If one discounts the fact that by mid-February prices of certain stocks were artificially high, then the current status could be more realistic or attractive.

For the latter, analysts point to the market’s price earnings ratio, which on Friday was 26.10 times lower against 29.53 times on 14 February. This reflects that the market is currently attractive for investors. Fifteen months ago i.e. in February 2010, the market’s PER was 18 times whilst market capitalisation was only Rs. 1.19 trillion.

With regard to prospects for this week, brokers remained mixed.

“We expect the market to consolidate in the weeks ahead backed by the positive earnings growth reported by most listed entities,” said Acuity Stockbrokers.

Asia Wealth Management said activities last week continued to descend, as local investors did not show signs of interest confirming their loss of motivation. This in turn scaled down the daily turnovers, although volumes survived on the penny stocks.

“The novel trading rules and 100% debt clearance scheduled in June are presumably keeping away investors and preventing them from taking active positions in the market,” Asia Wealth added.

It said the foreign buying side becoming stronger last week, giving a net foreign inflow, would persuade local investors to reappear to their customary activities at the Colombo bourse. However, Asia Wealth said that although slender recovery was seen towards the latter stage of the week, it cannot be firm on this week’s market upturn as the investors’ cautiousness could still hold strong.

Independent analysts were of the view that resurfacing of complaints over credit rules could be due to the approach of June deadline to settle the remainder 50% outstanding of clients. (See box story)

A closer scrutiny of retailer activity during December 2010 and March 2011 is that it was low in the months leading up to the market peak month of February. In that period it was the high net worth and institutional investors who were active in the market. But herein too such activity by high net worth investors was in the final stage of exhausting their funds as some had been parked in various private placements in preceding months.

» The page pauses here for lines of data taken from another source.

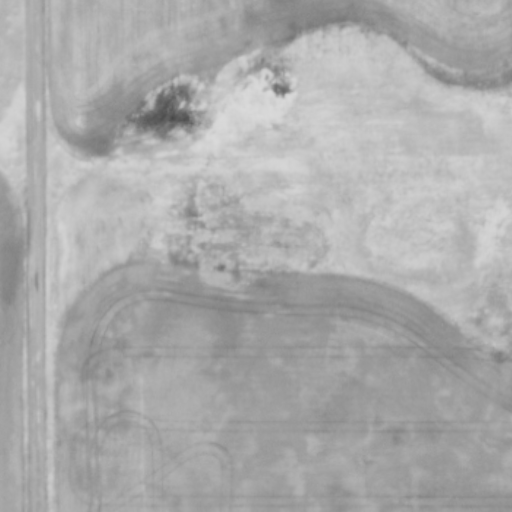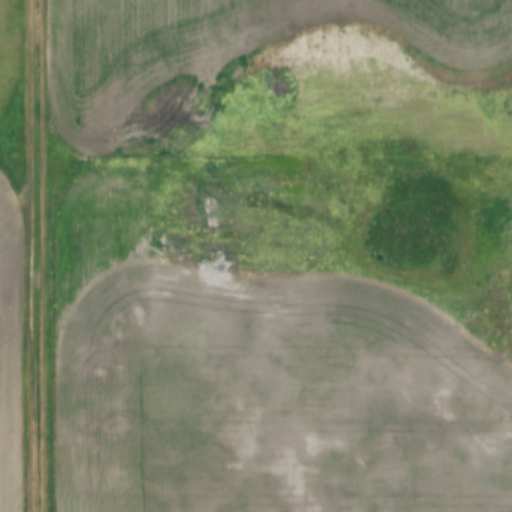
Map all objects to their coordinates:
road: (31, 255)
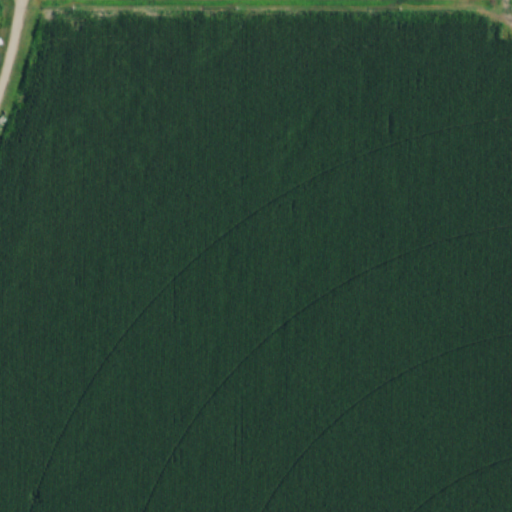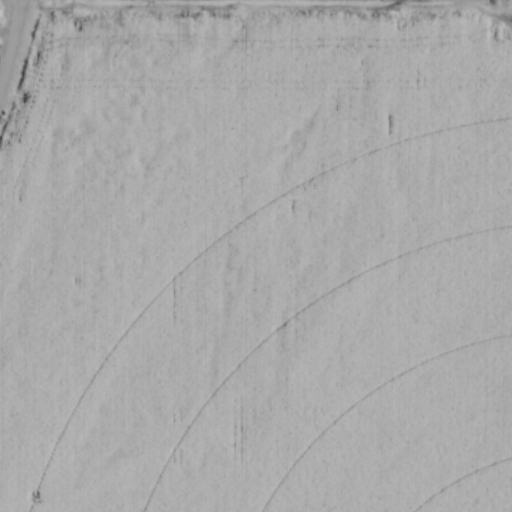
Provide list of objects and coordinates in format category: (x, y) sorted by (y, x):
road: (10, 43)
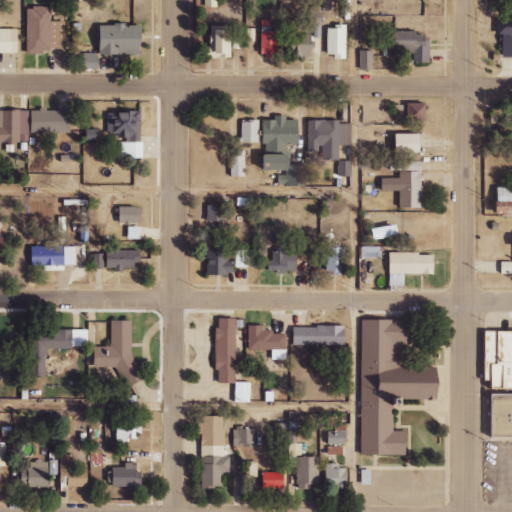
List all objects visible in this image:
building: (424, 0)
building: (44, 31)
building: (505, 38)
building: (122, 40)
building: (268, 40)
building: (9, 41)
building: (220, 41)
building: (336, 42)
building: (413, 46)
building: (89, 61)
building: (365, 61)
road: (256, 86)
building: (411, 112)
building: (50, 121)
building: (14, 126)
building: (127, 131)
building: (250, 131)
building: (327, 138)
building: (410, 143)
building: (281, 149)
building: (237, 163)
building: (344, 168)
building: (407, 188)
road: (181, 195)
building: (215, 213)
building: (130, 214)
building: (384, 233)
road: (173, 255)
building: (53, 256)
road: (362, 256)
road: (464, 256)
building: (123, 259)
building: (243, 259)
building: (283, 260)
building: (336, 260)
building: (98, 261)
building: (219, 262)
building: (410, 266)
road: (255, 300)
building: (318, 336)
building: (268, 341)
building: (46, 347)
building: (119, 350)
building: (226, 350)
building: (499, 359)
building: (502, 359)
building: (388, 386)
building: (396, 389)
building: (243, 392)
road: (180, 409)
building: (502, 415)
building: (505, 415)
building: (129, 430)
building: (244, 437)
building: (335, 450)
building: (213, 451)
building: (2, 456)
building: (307, 472)
building: (35, 474)
building: (73, 474)
building: (125, 476)
building: (336, 476)
building: (274, 481)
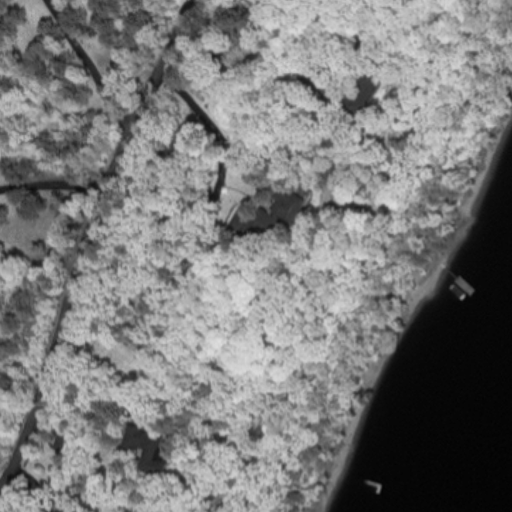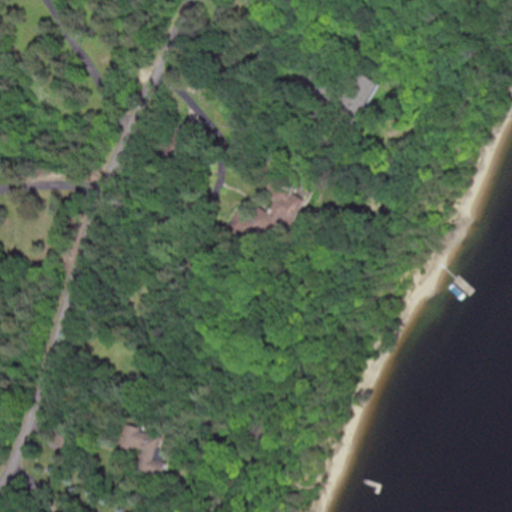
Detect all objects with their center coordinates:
road: (90, 64)
building: (352, 96)
road: (208, 129)
road: (54, 185)
road: (88, 241)
building: (150, 450)
road: (26, 485)
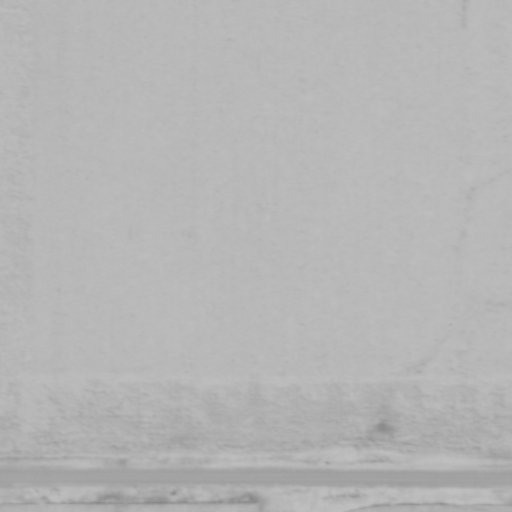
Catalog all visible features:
road: (256, 475)
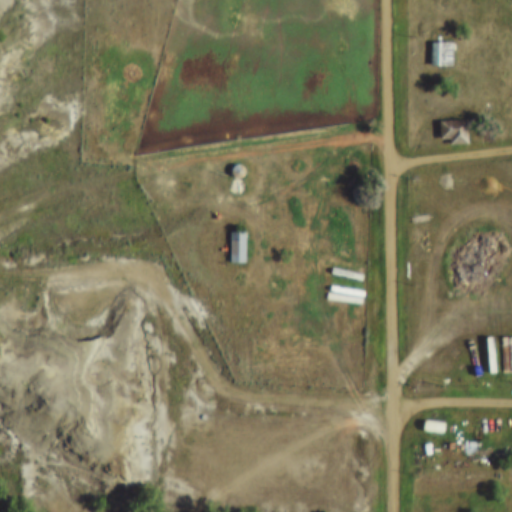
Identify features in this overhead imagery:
building: (436, 40)
building: (441, 54)
road: (385, 69)
building: (447, 118)
building: (453, 133)
road: (449, 156)
silo: (230, 158)
building: (230, 158)
road: (189, 159)
silo: (231, 174)
building: (231, 174)
building: (229, 234)
building: (237, 249)
road: (390, 325)
road: (451, 402)
road: (163, 406)
building: (432, 427)
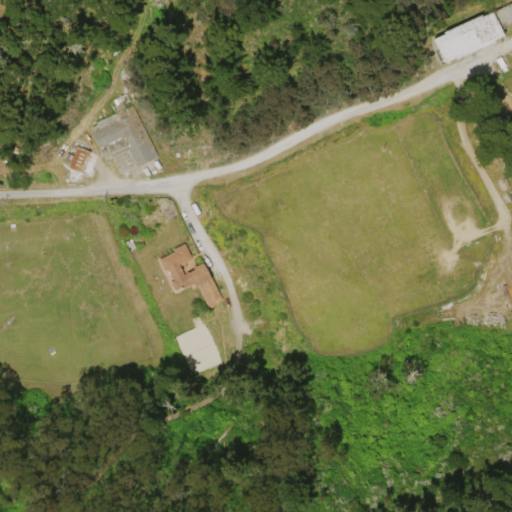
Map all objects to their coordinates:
building: (504, 17)
building: (472, 32)
building: (467, 39)
road: (343, 118)
building: (123, 129)
building: (123, 134)
road: (464, 148)
building: (21, 152)
building: (119, 154)
building: (78, 158)
building: (79, 161)
road: (86, 190)
crop: (391, 234)
road: (199, 236)
building: (129, 244)
building: (185, 271)
building: (187, 272)
crop: (61, 301)
building: (207, 316)
building: (212, 327)
building: (298, 329)
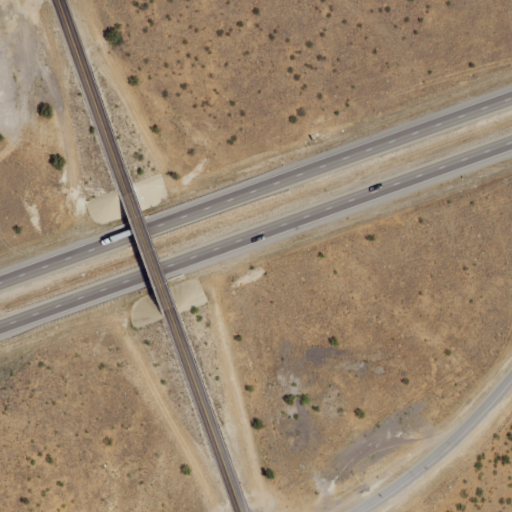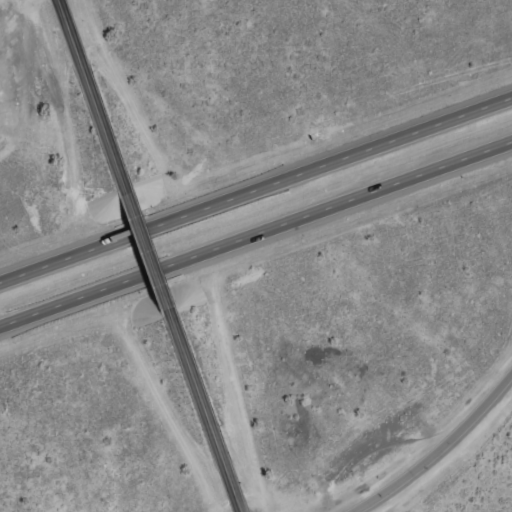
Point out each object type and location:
road: (90, 94)
road: (256, 187)
road: (273, 226)
road: (146, 249)
road: (17, 318)
road: (204, 411)
road: (441, 450)
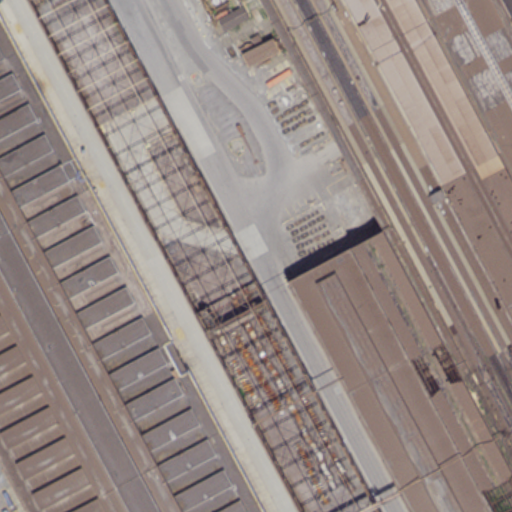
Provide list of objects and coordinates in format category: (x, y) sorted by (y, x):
building: (416, 0)
building: (232, 17)
building: (259, 52)
road: (247, 102)
building: (435, 195)
building: (419, 234)
road: (139, 256)
road: (261, 256)
building: (87, 347)
building: (391, 374)
building: (87, 378)
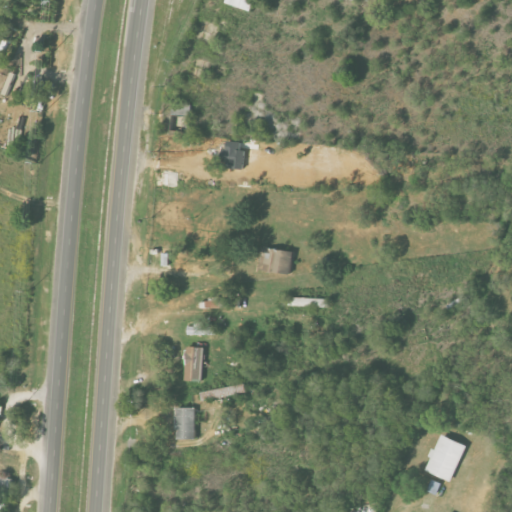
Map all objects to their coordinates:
building: (355, 0)
building: (235, 155)
road: (69, 255)
road: (121, 255)
building: (277, 260)
road: (176, 272)
building: (220, 303)
building: (203, 329)
building: (195, 363)
road: (4, 421)
building: (187, 423)
road: (1, 443)
building: (446, 457)
road: (412, 510)
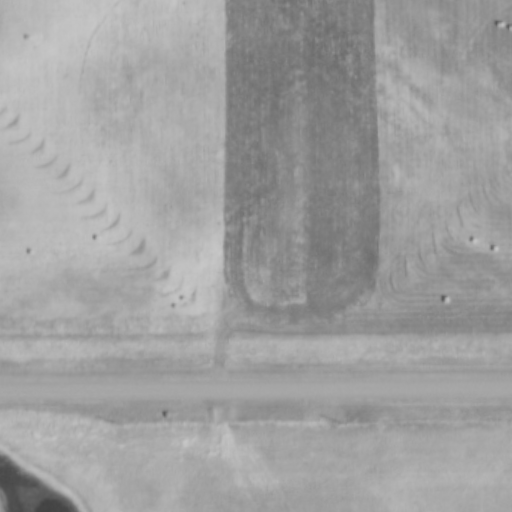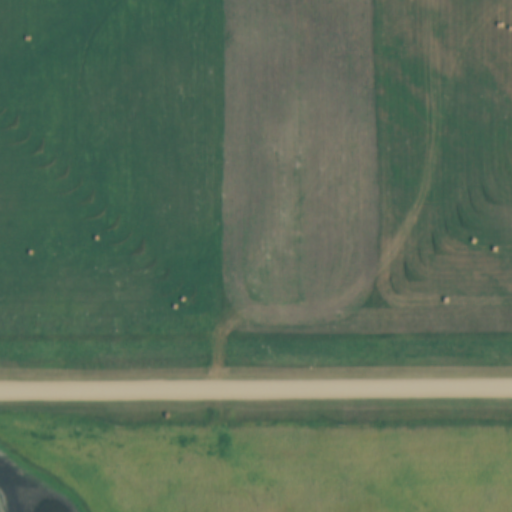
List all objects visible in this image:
road: (256, 383)
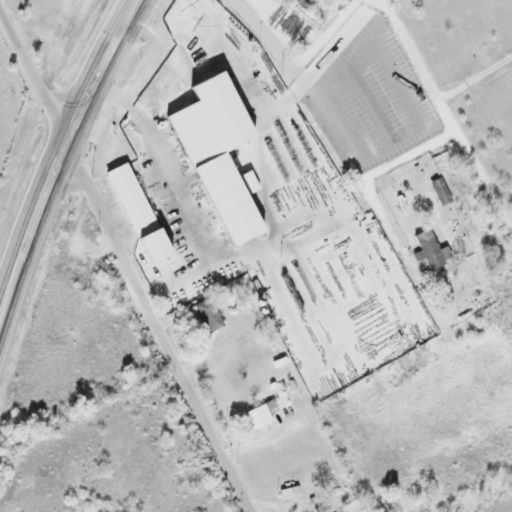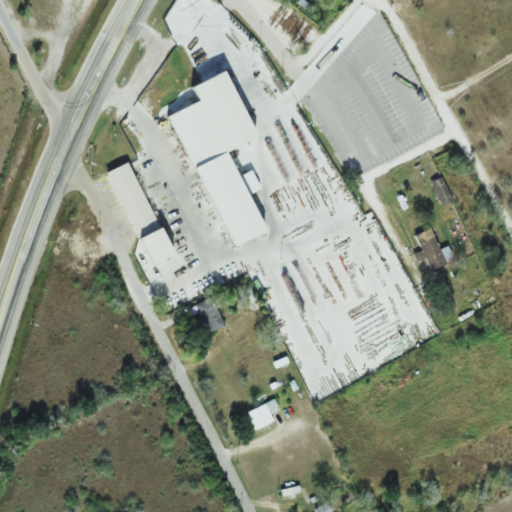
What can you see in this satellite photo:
road: (396, 24)
building: (233, 70)
building: (281, 92)
building: (204, 147)
road: (59, 155)
building: (441, 191)
building: (133, 201)
building: (429, 250)
road: (127, 266)
building: (208, 316)
building: (428, 330)
building: (263, 415)
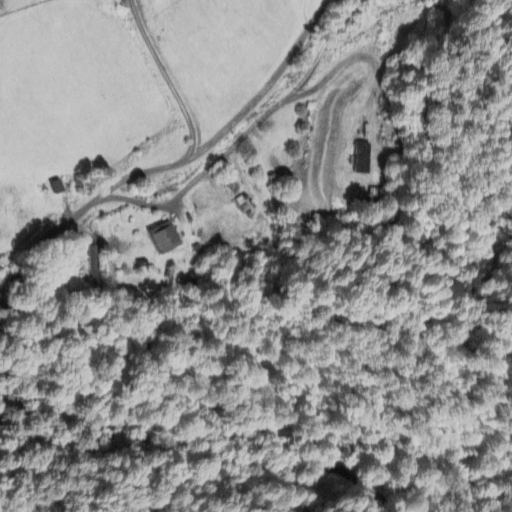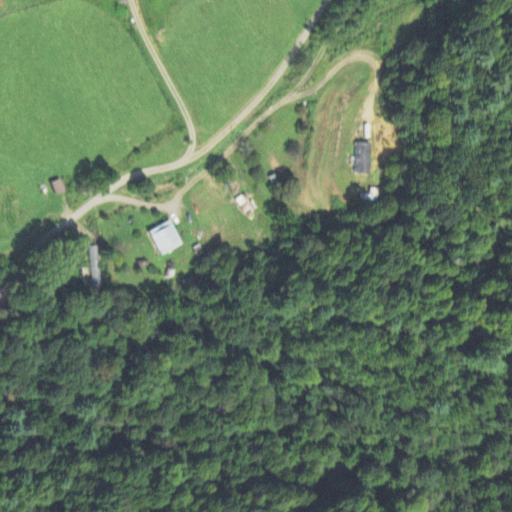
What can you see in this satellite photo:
road: (168, 78)
road: (262, 119)
building: (363, 158)
road: (176, 164)
building: (165, 238)
building: (93, 268)
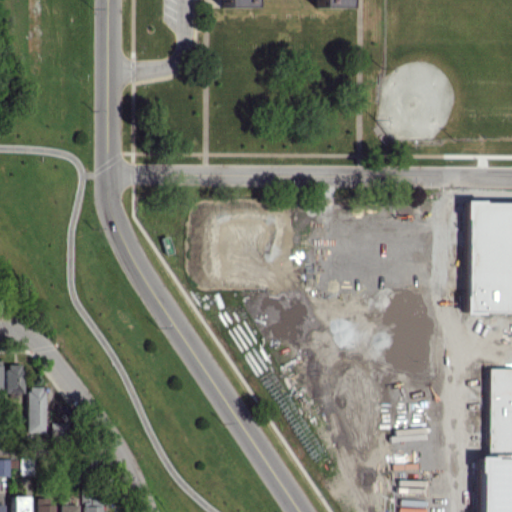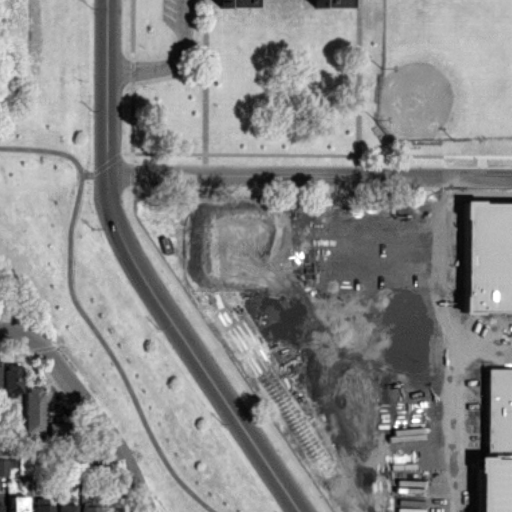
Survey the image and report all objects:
road: (185, 18)
road: (154, 67)
park: (436, 75)
road: (107, 86)
road: (310, 173)
road: (83, 314)
road: (9, 317)
road: (12, 329)
building: (491, 340)
road: (451, 342)
road: (190, 347)
park: (347, 352)
building: (11, 378)
park: (505, 393)
building: (32, 409)
road: (95, 415)
building: (55, 430)
road: (60, 450)
building: (3, 466)
building: (24, 466)
building: (17, 503)
building: (42, 504)
building: (0, 507)
building: (66, 507)
building: (89, 508)
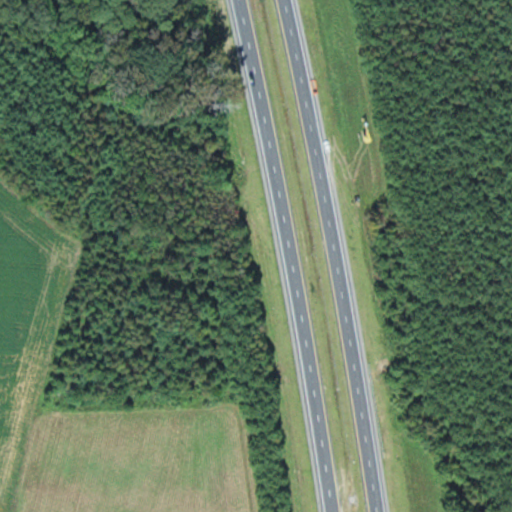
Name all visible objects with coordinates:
road: (287, 255)
road: (334, 255)
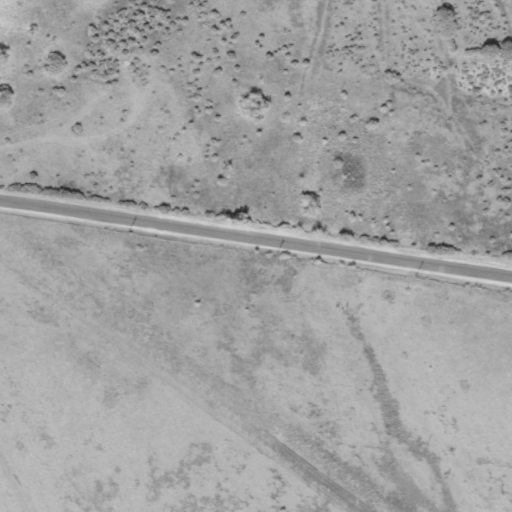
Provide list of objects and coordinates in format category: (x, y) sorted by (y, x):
road: (256, 238)
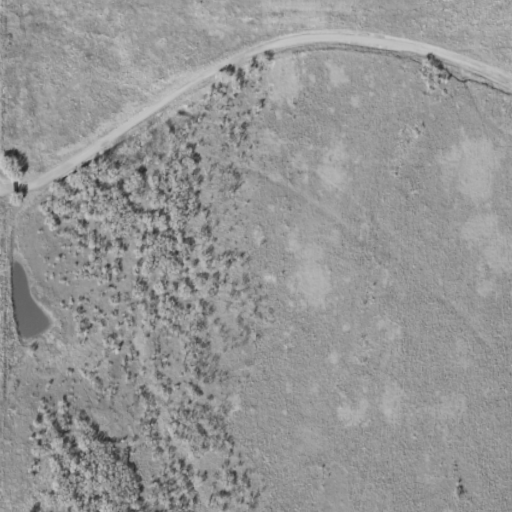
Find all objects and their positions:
road: (253, 101)
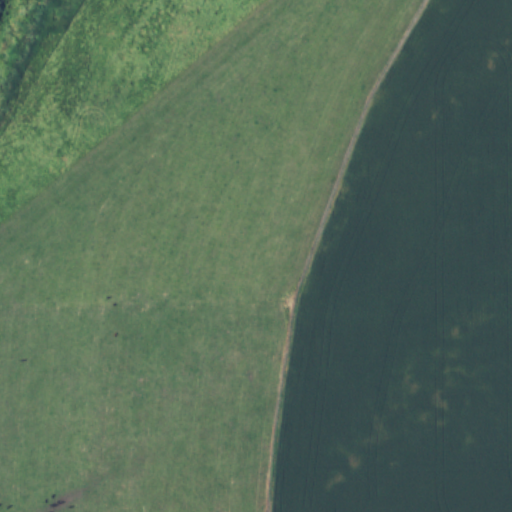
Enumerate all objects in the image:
crop: (412, 289)
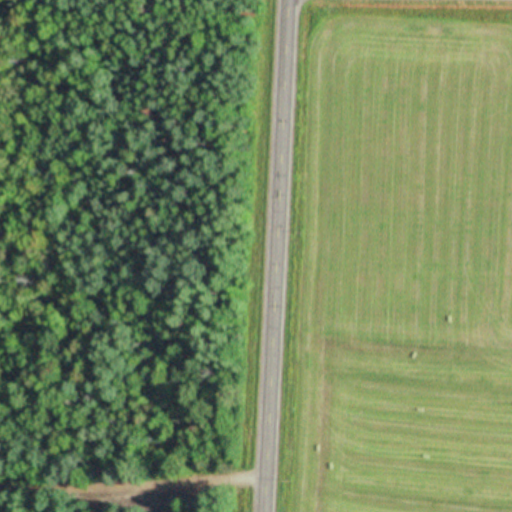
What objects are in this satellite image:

Unofficial estimates put about Rs. 20 billion locked up in private placements since January 2010. In addition to 10 new issues last year, there were three more IPOs as well as in the first quarter, which sapped liquidity of retailers whilst stretching the capacity of high net worth investors.

Apart from primary issues, the bourse had also seen multiple Rights Issues. The biggest IPO so far this year, Rs. 2.4 billion of Expolanka currently open for subscription, is likely to further make funds for secondary market investments scarce.

However in March retail activity had picked up, whilst at least two broking firms expanded their reach to tap more. DNH Financial opened a branch in Negombo whilst Asia Securities opened in Wennapuwa.

More time to settle debtors?

Broking firms and investors are hopeful that the Securities and Exchange Commission (SEC) will consider providing extra time to clear the remainder of debts among clients.

The original deadline for 100% clearance is 30 June, but expectations are high for a final extension on the grounds that 50% had been cleared by 31 March, thereby considerably reducing the systemic risk, if any. The industry is recommending 25% settlement by June and the remaining 25% by September.

The SEC in September last year ruled clearance of debt by January 2011, whilst in November it softened its stance by ruling that brokers should reduce their debtors positions at least by 50% by 31 March 2011 and by 100% latest by 30 June 2011.

The last revision was made by the commission as a consideration of granting the small time investors additional time to clear their current outstanding positions, consequent to representations made by the Colombo Stock Brokers Association and certain other market participants to the SEC.